Sabato 25 marzo alle ore 18 al Museo d’arte contemporanea Burel in via Mezzaterra 49 a Belluno, avrà luogo l’inaugurazione di “Vertigine” di Roman Signer, artista svizzero che ha partecipato alla Biennale di Venezia nel 1999 e le sue opere sono nei più grandi musei di tutto il mondo.
La mostra – realizzata con la collaborazione di Collezione Agovino e di Banca Prealpi SanBiagio – sarà visitabile dal 26 marzo al 7 maggio, tutti i sabati e le domeniche, dalle 14.30 alle 18.30 con ingresso gratuito. Domenica 9 aprile chiuso. Tutte le opere sono esposte su gentile concessione dell’artista.
Continua così il percorso attraverso i sentieri della vertigine. Belluno, città in cui il museo è radicato, è circondata dalle montagne. I suoi abitanti conoscono il tremore della verticalità delle pareti delle Dolomiti. L’ebrezza dell’affacciarsi su un vuoto fisico, profondissimo.
Siamo partiti proprio da Dino Buzzati, che il vuoto l’ha letto, codificato, disegnato e mostrato come una delle infinite possibilità dell’essere nel mondo.

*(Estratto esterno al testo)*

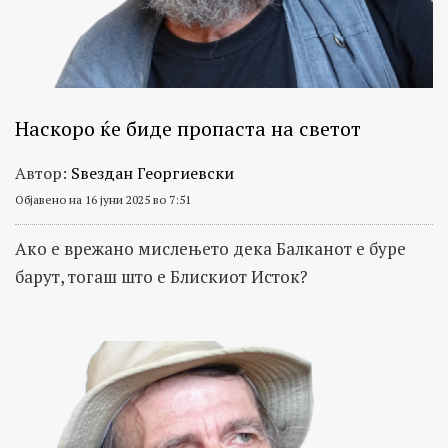
Наскоро ќе биде пропаста на светот
Автор:
Ѕвездан Георгиевски
Објавено на 16 јуни 2025 во 7:51
Ако е врежано мислењето дека Балканот е буре
барут, тогаш што е Блискиот Исток?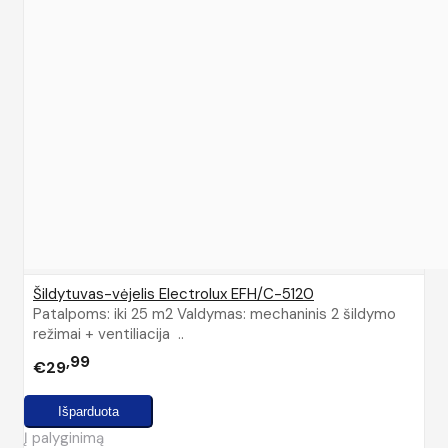
Šildytuvas-vėjelis Electrolux EFH/C-5120
Patalpoms: iki 25 m2 Valdymas: mechaninis 2 šildymo
režimai + ventiliacija ..
99
€29
Į palyginimą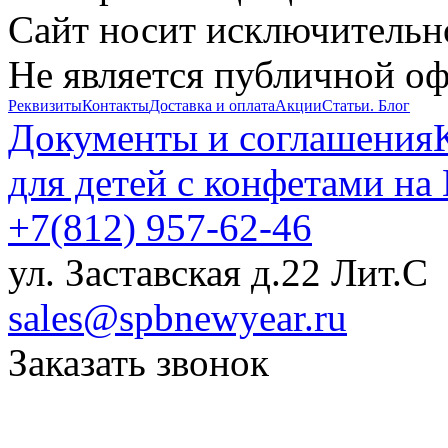
Сайт носит исключительн
Не является публичной о
Реквизиты
Контакты
Доставка и оплата
Акции
Статьи. Блог
Документы и соглашения
для детей с конфетами на
+7(812) 957-62-46
ул. Заставская д.22 Лит.С
sales@spbnewyear.ru
Заказать звонок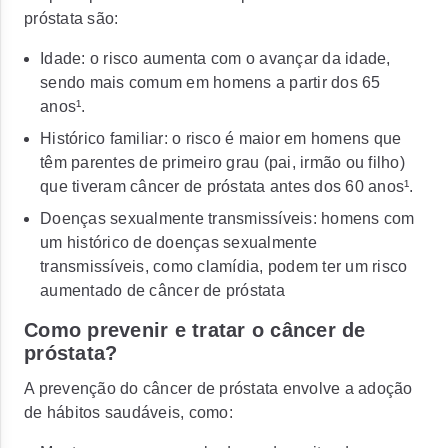
próstata são:
Idade: o risco aumenta com o avançar da idade,
sendo mais comum em homens a partir dos 65
anos¹.
Histórico familiar: o risco é maior em homens que
têm parentes de primeiro grau (pai, irmão ou filho)
que tiveram câncer de próstata antes dos 60 anos¹.
Doenças sexualmente transmissíveis: homens com
um histórico de doenças sexualmente
transmissíveis, como clamídia, podem ter um risco
aumentado de câncer de próstata
Como prevenir e tratar o câncer de
próstata?
A prevenção do câncer de próstata envolve a adoção
de hábitos saudáveis, como: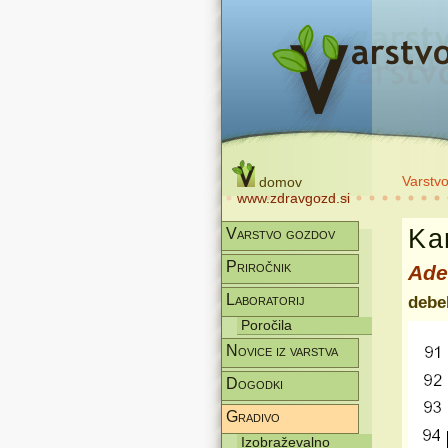
Varstv
domov
www.zdravgozd.si
Kar
Varstvo gozdov
Priročnik
Ade
Laboratorij
debe
Poročila
Novice iz varstva
Dogodki
Gradivo
Izobraževalno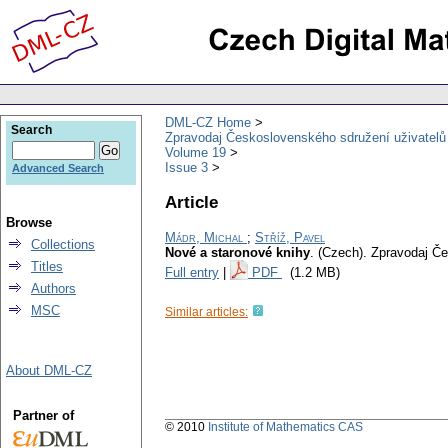
DML-CZ Home
Search
Zpravodaj Československého sdružení uživatel
Volume 19
Issue 3
Advanced Search
Article
Browse
Mádr, Michal
;
Stříž, Pavel
Collections
Nové a staronové knihy
.
(Czech).
Zpravodaj Če
Titles
Full entry
|
PDF
(1.2 MB)
Authors
MSC
Similar articles:
About DML-CZ
Partner of
© 2010
Institute of Mathematics CAS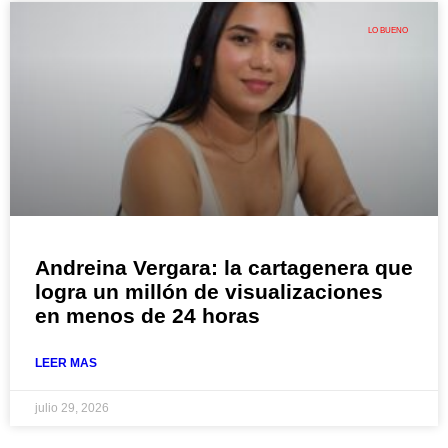
LO BUENO
Andreina Vergara: la cartagenera que
logra un millón de visualizaciones
en menos de 24 horas
LEER MAS
julio 29, 2026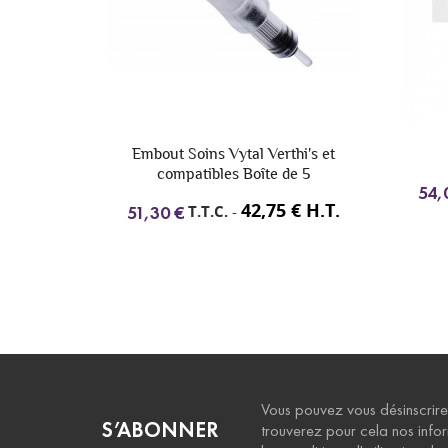
erthi's et
Nano 2
Modu
e de 5
45,00 € H.T.
T.T.C.
-
54,00 €
75 € H.T.
1
Vous pouvez vous désinscrire
S’ABONNER
trouverez pour cela nos info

Siamo oscillati pericolosamente nelle atmosfere di André Romão, affondando nel baratro di una vertigine tutta floreale e naturale, nella consapevolezza di un equilibrio messo a rischio dalla crisi ecologica, ma allo stesso tempo pronto a dischiudere nuovi assetti, altri termini e
possibilità. Ci saranno ancora fiori, domani?
Poi ci siamo permessi di perderci, e di cadere in un paesaggio inebriante e immaginifico, quasi un set cinematografico dove ogni elemento raccontato da Giovanni Giaretta e Matteo Rubbi era lì, concreto e reale, ma allo stesso tempo rimandava ad altro, in un continuo gioco di spostamenti, di incanto, e dell’illusione degna di un mago.
Adesso il testimone è nelle mani di Roman Signer – artista svizzero nato ad Appenzell nel 1938 – e in quelle dei suoi film.
La sua è una vertigine che si mette in gioco confrontandosi con la semplicità e la secchezza del linguaggio che pratica. Usa come strumenti materiali che conosciamo tutti: sabbia, acqua, gomma, alluminio, acciaio, esplosivo.
Oggetti comuni: sedie, sgabelli, fogli, secchi, palloncini. Elementi e concetti che non ci sono
distanti, dalla neve al movimento, dall’acqua all’aria.
Non immaginate questo dizionario come statico, come un elenco.
Ogni cosa, ogni pensiero, viene messo in tensione, a soqquadro, viene fatto saltare e esplodere, o spostato, buttato, rotto. Ogni abitudine è posta in una nuova relazione con il contesto, con la natura, con la situazione di partenza. Con ironia, forza graffiante, energia, con la decisione di un attimo che muta. Ma anche – come sottolinea la curatrice Barbara Casavecchia nell’intervista dell’apparato di approfondimento della mostra – con un’attitudine in grado di metterci in contatto con una fragilità, quella tutta umana, nostra.
E scoprirci esposti, profondamente noi, fragili come camminassimo su una superficie ghiacciata pronta a tradirci da un attimo all’altro facendoci finire giù, non può che
sorprenderci, farci sorridere e pensare, e darci le vertigini.